Quoted passage —
====
Entrepreneurship is in His DNA

Cindy Conover Dashnaw

from Spring 2018

Sixteen-hour work days? Jeremy Baldi ’09 loves them—as long as he’s spending them working for himself. 

In less than a decade, the student who majored in Biology “because it strongly interested me, not for career planning” has started two companies that are bringing significant improvements to the medical industry. In fact, he’s working with some of the most innovative players in synthetic DNA research today. 

And he’s not done yet. 

“I enjoy everything about starting companies: The challenges in the first year or two, the 16-hour days, the working weekends, the late nights. It’s an adrenaline rush, really exciting because it’s yours and you’re influencing something greater than yourself.” 

Though his formal education may not have led directly to his career choice, Baldi said the Butler experience taught him how to network, which turned out to be key to successful entrepreneurship. 

Networking led directly to the creation of Baldi’s current company. An acquaintance, Rob Moseley, was considering how to build a business around a new DNA assembly technology invented by Dr. Henrique De Paoli in Knoxville’s Oak Ridge National Laboratory. 

“Unfortunately, a bottleneck still exists in R&D’s (research and development) design and build stages, which leads to increased costs and research slowdowns. That’s where we were stepping in, streamlining these stages for scientists and improving efficiencies up to tenfold,” Baldi said. “Rob and Dr. De Paoli brought the technical and scientific knowledge, and I was able to bridge the business gap: I had my Butler science background, and I’d already started one company. After a few months, Rob realized the value I would add and asked me if I was interested in becoming a co-founder.” 

He was. The two co-founders recruited a Chief Technology Officer as a third founder and formally established SimPath (simpathinnovations.com) in early 2016. Basically, researchers place orders for synthetic DNA for use in testing and SimPath builds it to their specifications, allowing research scientists to test hundreds of ideas in a fraction of the time and cost of current technology. 

Networking with an acquaintance had sparked Baldi’s first startup, too. 

“A family friend was in an industry where there was a strong need, but antiquated methods. We created a plan to take advantage of technology and analytics,” Baldi said. The startup, Archway Physician Recruitment, is a placement firm now helping hospitals and medical groups find physicians. 

Baldi said his extracurriculars at Butler University taught him valuable lessons about forming fruitful relationships. 

“I learned a lot about networking through being a fraternity President and coordinating a charity 5K race. When you’re in high school and even college, you think of networking as a buzzword. You realize when you get out of college that networking is so multi-faceted and might be the most important thing.” 

He said networking has opened many avenues to people and companies he’d never dreamed of connecting with while a Butler student: The CEO of Foundation Medicine, a global leader in connecting physicians and their patients to the latest cancer treatment approaches; the CEO of EDP Biotech, committed to developing simple, accurate and cost-effective diagnostics for early disease detection; and members of the business team at Google. 

Baldi would like to see Butler further its blend of science and business. “In the lab where we licensed our technology, for example, a lot of the scientists had no business background at all. In today’s world, everyone needs to know the basics of business. And we need to start exploiting the many avenues today’s technology gives us within the Science Department.”
====
Records excerpted from a collection:
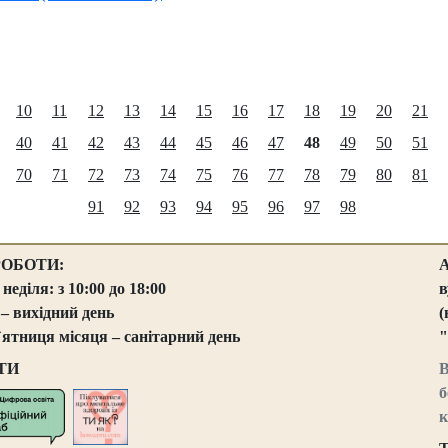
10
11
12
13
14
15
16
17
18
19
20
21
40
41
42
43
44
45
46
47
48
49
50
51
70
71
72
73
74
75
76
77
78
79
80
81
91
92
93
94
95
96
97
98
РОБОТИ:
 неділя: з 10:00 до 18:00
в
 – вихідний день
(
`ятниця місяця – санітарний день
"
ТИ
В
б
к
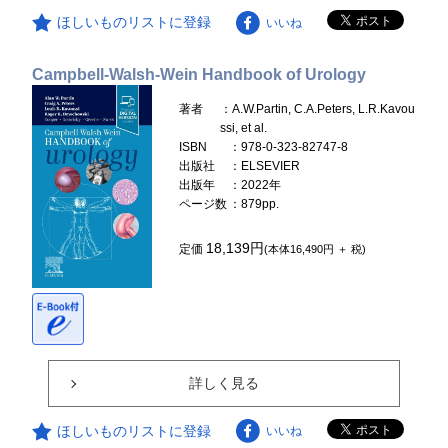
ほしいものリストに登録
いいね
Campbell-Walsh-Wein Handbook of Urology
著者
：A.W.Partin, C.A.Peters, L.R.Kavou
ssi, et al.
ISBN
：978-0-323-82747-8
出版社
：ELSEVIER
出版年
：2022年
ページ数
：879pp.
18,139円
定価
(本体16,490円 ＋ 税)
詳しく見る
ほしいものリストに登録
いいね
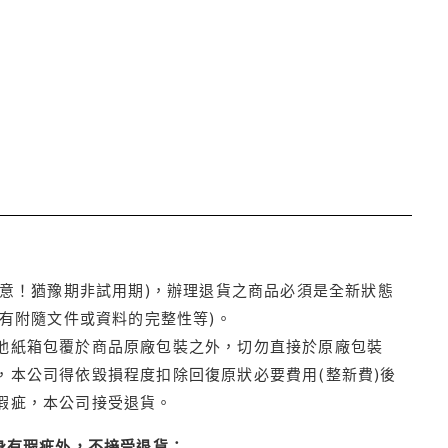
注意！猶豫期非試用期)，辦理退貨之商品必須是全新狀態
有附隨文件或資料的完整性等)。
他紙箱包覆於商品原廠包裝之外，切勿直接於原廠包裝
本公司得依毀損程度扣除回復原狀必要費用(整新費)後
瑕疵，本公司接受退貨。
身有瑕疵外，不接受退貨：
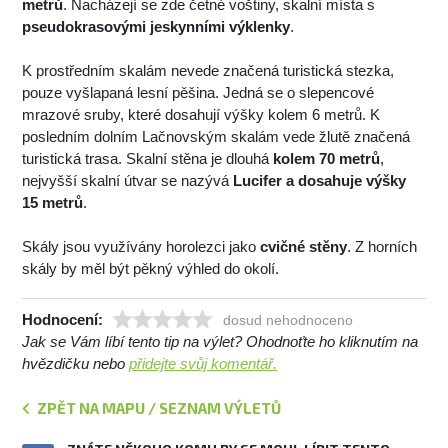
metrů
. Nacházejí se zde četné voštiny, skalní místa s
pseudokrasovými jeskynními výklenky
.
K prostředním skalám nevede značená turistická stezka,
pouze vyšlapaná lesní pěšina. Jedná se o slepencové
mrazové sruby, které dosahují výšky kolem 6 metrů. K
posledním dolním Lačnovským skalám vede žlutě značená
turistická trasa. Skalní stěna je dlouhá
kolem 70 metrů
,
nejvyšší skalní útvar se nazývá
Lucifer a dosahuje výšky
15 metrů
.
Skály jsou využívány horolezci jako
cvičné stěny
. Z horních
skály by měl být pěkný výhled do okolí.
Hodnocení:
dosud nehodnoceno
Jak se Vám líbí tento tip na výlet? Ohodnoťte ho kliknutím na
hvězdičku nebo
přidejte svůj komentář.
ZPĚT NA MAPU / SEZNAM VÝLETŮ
====
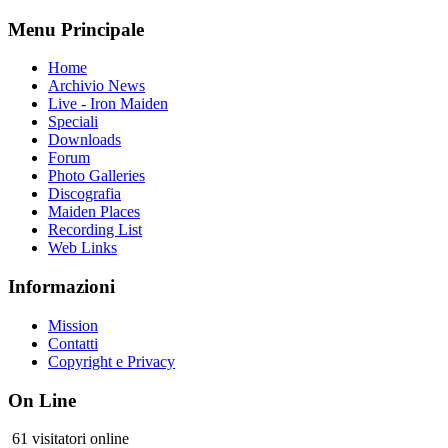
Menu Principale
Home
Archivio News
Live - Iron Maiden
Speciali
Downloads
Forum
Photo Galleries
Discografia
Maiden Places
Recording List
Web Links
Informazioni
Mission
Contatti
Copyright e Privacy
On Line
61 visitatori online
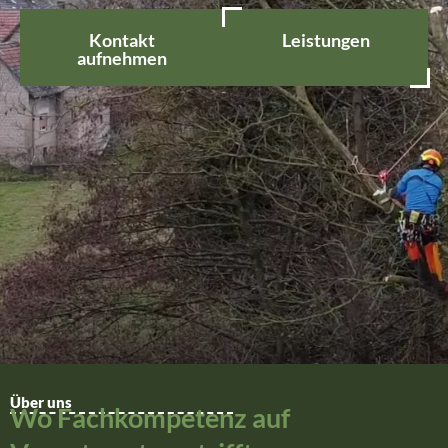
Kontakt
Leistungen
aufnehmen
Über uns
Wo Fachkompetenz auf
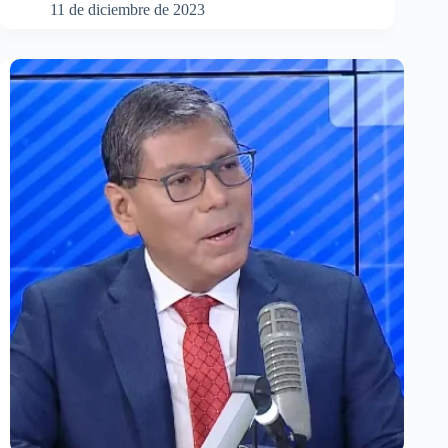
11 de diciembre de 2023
====
Exercise description —
Answer these questions using the article about Jeremy Baldi:
(a) When was SimPath formally established?
(b) What kind of firm is Archway Physician Recruitment, and whom does it help?
(c) Which two activities at Butler does Baldi say taught him about networking?

Output —
(a) Early 2016.
(b) It is a placement firm that helps hospitals and medical groups find physicians.
(c) Being a fraternity President and coordinating a charity 5K race.